Denis Vida points our attention at a recently published meteor related paper.

Estimating trajectories of meteors: an observational Monte Carlo approach – I. Theory

This paper has been submitted for publication to the Monthly Notices of the Royal Astronomical Society by Denis Vida, Peter S. Gural, Peter G. Brown, Margaret Campbell-Brown and Paul Wiegert.

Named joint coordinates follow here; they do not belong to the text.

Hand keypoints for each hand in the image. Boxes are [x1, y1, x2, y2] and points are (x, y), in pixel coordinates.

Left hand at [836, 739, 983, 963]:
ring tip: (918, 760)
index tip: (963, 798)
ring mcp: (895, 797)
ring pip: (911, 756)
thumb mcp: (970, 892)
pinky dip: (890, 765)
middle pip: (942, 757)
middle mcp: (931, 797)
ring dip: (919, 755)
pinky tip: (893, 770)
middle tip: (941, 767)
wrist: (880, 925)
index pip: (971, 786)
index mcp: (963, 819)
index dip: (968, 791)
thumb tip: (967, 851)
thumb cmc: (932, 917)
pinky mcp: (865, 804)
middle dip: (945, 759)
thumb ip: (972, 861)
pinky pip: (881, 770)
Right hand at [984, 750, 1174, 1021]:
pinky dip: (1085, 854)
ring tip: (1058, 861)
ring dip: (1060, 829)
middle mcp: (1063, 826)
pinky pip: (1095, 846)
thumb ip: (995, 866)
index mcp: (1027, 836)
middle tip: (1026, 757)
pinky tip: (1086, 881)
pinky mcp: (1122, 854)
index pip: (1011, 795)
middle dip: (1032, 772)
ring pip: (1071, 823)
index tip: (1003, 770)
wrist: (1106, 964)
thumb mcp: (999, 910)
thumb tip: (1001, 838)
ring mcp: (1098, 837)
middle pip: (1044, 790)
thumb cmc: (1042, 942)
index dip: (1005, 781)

Abstract: It has recently been shown by Egal et al. (2017) that some types of existing meteor in-atmosphere trajectory estimation methods may be less accurate than others, particularly when applied to high precision optical measurements. The comparative performance of trajectory solution methods has previously only been examined for a small number of cases. Besides the radiant, orbital accuracy depends on the estimation of pre-atmosphere velocities, which have both random and systematic biases. Thus it is critical to understand the uncertainty in velocity measurement inherent to each trajectory estimation method.
In this first of a series of two papers, we introduce a novel meteor trajectory estimation method which uses the observed dynamics of meteors across stations as a global optimization function and which does not require either a theoretical or empirical flight model to solve for velocity. We also develop a 3D observational meteor trajectory simulator that uses a meteor ablation model to replicate the dynamics of meteoroid flight, as a means to validate different trajectory solvers.
We both test this new method and compare it to other methods, using synthetic meteors from three major showers spanning a wide range of velocities and geometries (Draconids, Geminids, Perseids). We determine which meteor trajectory solving algorithm performs better for: all-sky, moderate field of view, and high-precision narrowfield optical meteor detection systems. The results are presented in the second paper in this series. Finally, we give detailed equations for estimating meteor trajectories and analytically computing meteoroid orbits, and provide the Python code of the methodology as open source software.